Letztes Jahr kam Kliesers Biografie heraus, geschrieben zusammen mit der Journalistin Céline Lauer. Klieser meint dazu: „Ich hatte nie vor, ein Buch zu schreiben. Da ich besser Horn spielen kann als schreiben, habe ich mich mit jemandem zusammengetan, der das wirklich kann. Ich habe es nicht für mich geschrieben. Ich denke, dass jeder Leser seine eigenen Schlüsse aus dem Text ziehen wird. Viele fanden das erste Kapitel über das Streben nach Perfektion sehr erschreckend, ich hingegen fand das völlig normal, weil es ja so ist, dass ich ständig an mir arbeite. Alles ist eine Frage der Wahrnehmung.“ Im letzten Kapitel des Buches erklärt Klieser seine eigene Wahrnehmung von seiner Behinderung, es sei seine Möglichkeit, „die Dinge so darzustellen, wie ich sie sehe. Da gibt es kein „aber“ und keine Nachfragen. So einfach ist das.“

So einfach ist es dann doch nicht. Klieser schiebt noch nach: „Ja, mein Körper ist anders, als der von ‚normalen‘ Menschen, na und? Muss das jetzt bedeuten, dass ich Botschafter für alle Armlosen dieser Welt bin? Ich bin Hornist und ich mache das wohl ganz gut. Wenn ich möchte, dass meine Behinderung im Vordergrund steht, dann brauche ich mich auch nicht so anzustrengen und täglich Horn zu üben. Wenn ich von der Gesellschaft verlange, dass sie mich als normal betrachtet, muss ich mich selbst als normal sehen. Und das ist, was ich tagtäglich tue. Ich habe festgestellt, dass dadurch das Leben viel einfacher ist. Ich möchte mich vor niemandes Karren spannen lassen. Ich möchte Musik machen.“

Für seine 24 Jahre und seine kurze Berühmtheit ist Klieser bereits sehr genervt von den Medien. Verständlicherweise, denn sie wollen oft nur über das Offensichtliche sprechen.
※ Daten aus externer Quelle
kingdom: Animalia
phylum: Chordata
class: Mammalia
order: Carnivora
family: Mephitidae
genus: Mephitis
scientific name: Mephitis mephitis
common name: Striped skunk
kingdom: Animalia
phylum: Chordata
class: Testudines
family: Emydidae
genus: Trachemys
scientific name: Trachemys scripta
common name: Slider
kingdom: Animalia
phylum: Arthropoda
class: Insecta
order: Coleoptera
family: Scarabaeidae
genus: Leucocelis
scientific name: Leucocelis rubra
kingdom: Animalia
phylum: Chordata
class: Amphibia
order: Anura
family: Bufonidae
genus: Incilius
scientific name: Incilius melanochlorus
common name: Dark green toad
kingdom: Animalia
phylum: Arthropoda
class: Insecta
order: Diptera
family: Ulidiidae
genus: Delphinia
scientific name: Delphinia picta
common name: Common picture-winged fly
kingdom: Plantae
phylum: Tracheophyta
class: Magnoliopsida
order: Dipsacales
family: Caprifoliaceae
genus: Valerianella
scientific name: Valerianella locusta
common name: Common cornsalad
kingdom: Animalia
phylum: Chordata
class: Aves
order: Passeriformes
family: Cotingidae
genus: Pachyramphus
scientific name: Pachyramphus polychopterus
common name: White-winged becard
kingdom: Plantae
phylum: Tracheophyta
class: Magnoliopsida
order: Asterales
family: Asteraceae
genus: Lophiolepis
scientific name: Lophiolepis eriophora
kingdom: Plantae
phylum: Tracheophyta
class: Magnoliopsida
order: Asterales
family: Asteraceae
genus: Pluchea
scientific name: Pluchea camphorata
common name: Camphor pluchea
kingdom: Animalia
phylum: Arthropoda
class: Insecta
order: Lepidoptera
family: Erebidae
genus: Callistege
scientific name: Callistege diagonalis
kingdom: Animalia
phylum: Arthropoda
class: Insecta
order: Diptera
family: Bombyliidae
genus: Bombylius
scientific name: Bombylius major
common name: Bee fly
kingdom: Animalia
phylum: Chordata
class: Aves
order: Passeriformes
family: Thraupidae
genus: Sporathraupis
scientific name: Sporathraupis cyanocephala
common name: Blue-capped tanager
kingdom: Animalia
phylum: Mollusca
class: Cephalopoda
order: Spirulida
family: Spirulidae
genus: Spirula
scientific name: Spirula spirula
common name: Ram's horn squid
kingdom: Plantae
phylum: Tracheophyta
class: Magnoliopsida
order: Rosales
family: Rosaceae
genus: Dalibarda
„Manche Medien finden es wahnsinnig spannend, was man zu Mittag isst, oder welche Farbe das Sofa im Wohnzimmer hat. Eine Homestory bekommen sie von mir aber nicht, warum auch?“

Im Kleisthaus gibt es heute Standing Ovations. Die Bundesbeauftrage für Menschen mit Behinderung hat eine Vertretung zum Konzert geschickt. Diese strahlt, klatscht bemüht energisch, mit erhobenen Händen, als würde sie sagen wollen: Seht her, alles ist möglich. Eine Botschaft durch Klieser, die Klieser so nicht senden möchte.